= Excerpted passage =
────────────────

Harvey wrote:My muffler is a stainless steel stock item that has been on the car since I bought it in 1998. It is very quiet and I do not suspect it as a source of the noise. My doubts also rest upon the fact that the noise appears to be coming from forward of the shift lever.Since my post yesterday I spoke with Ken Gray of Dave Bean Engineering about the rattle/chatter on overrun. He said another possible source of the noise is worn differential crown wheel and pinion components. My car has 122,000 miles on those wear items so it is possible those parts need replacement.


For the little time and effort required it's well worth checking the muffler for a loose baffle. The muffler can be quiet otherwise despite a loose baffle or centre tube. I have come across it quite often in cars.

────────────────

= Dataset excerpts =

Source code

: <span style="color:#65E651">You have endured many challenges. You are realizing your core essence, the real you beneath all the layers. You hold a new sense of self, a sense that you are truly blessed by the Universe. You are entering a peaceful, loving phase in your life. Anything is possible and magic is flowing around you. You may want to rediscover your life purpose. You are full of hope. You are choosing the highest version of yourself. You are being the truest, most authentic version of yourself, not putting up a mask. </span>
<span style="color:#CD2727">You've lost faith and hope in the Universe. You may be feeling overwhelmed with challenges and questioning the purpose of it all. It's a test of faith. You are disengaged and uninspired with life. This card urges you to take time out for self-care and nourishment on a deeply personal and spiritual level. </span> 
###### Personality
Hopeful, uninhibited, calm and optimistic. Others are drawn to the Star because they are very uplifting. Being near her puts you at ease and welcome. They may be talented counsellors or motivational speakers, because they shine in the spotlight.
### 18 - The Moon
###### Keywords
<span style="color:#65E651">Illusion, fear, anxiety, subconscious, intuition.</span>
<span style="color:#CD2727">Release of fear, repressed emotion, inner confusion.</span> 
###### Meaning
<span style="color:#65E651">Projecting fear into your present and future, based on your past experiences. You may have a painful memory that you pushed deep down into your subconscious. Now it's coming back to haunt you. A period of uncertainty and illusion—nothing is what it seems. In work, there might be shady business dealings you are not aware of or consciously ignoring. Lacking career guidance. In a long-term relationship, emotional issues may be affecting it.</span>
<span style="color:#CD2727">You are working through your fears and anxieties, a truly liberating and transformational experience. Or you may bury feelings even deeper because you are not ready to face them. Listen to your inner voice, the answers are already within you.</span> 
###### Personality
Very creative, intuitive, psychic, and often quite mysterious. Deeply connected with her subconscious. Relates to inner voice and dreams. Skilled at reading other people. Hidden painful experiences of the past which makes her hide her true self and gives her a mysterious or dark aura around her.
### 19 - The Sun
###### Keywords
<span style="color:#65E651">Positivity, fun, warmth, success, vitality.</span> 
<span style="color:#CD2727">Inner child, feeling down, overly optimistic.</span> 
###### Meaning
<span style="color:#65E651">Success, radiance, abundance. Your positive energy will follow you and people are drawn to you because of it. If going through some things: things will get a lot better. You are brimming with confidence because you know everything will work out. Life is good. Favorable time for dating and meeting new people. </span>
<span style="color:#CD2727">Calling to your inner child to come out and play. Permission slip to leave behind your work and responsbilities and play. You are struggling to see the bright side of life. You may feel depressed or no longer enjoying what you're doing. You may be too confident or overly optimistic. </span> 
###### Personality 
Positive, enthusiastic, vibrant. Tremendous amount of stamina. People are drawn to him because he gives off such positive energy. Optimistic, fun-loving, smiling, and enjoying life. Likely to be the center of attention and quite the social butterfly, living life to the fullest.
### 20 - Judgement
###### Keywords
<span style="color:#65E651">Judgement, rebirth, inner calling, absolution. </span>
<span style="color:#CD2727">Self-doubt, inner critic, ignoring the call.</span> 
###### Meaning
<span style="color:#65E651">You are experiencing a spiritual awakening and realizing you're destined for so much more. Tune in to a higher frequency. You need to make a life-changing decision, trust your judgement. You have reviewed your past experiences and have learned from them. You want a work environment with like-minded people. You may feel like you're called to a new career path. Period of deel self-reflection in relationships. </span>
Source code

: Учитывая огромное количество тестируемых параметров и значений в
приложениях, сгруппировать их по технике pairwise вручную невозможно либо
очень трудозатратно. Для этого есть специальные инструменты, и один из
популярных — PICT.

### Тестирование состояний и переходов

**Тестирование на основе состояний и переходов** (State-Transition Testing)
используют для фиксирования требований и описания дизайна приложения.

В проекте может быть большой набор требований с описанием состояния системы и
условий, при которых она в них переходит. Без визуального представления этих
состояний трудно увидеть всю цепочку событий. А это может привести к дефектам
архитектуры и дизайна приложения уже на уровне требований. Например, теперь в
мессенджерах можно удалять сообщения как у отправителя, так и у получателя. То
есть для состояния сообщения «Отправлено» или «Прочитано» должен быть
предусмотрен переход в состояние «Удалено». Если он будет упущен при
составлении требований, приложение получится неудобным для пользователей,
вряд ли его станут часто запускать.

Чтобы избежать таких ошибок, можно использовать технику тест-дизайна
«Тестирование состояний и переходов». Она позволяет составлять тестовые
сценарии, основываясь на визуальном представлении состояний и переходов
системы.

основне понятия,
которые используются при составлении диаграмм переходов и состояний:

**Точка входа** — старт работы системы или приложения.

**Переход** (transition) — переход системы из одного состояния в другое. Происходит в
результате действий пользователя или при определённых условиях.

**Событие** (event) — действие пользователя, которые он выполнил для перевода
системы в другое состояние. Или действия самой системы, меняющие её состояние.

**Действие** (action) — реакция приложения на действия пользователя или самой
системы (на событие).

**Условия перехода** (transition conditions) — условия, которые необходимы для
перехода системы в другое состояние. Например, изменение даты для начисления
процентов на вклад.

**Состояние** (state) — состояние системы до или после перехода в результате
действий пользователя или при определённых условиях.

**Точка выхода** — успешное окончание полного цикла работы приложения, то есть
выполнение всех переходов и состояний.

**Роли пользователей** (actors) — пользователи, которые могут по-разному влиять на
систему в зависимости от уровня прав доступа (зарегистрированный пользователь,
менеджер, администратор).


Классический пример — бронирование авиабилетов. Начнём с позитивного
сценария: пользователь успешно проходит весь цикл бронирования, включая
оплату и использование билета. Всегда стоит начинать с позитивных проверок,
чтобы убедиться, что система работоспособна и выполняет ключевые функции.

────────────────

= Study questions =
(a) From the car rattle discussion above, transcribe the passage starting at "For the little" and ending at "often in cars.".
(b) Answer from the car rattle discussion above:
(i) What material is the muffler made of?
(ii) Which company is Ken Gray with?
(iii) What does the reply recommend checking the muffler for?

= Answers to the problems =
(a)
For the little time and effort required it's well worth checking the muffler for a loose baffle. The muffler can be quiet otherwise despite a loose baffle or centre tube. I have come across it quite often in cars.

(b)
(i) Stainless steel
(ii) Dave Bean Engineering
(iii) A loose baffle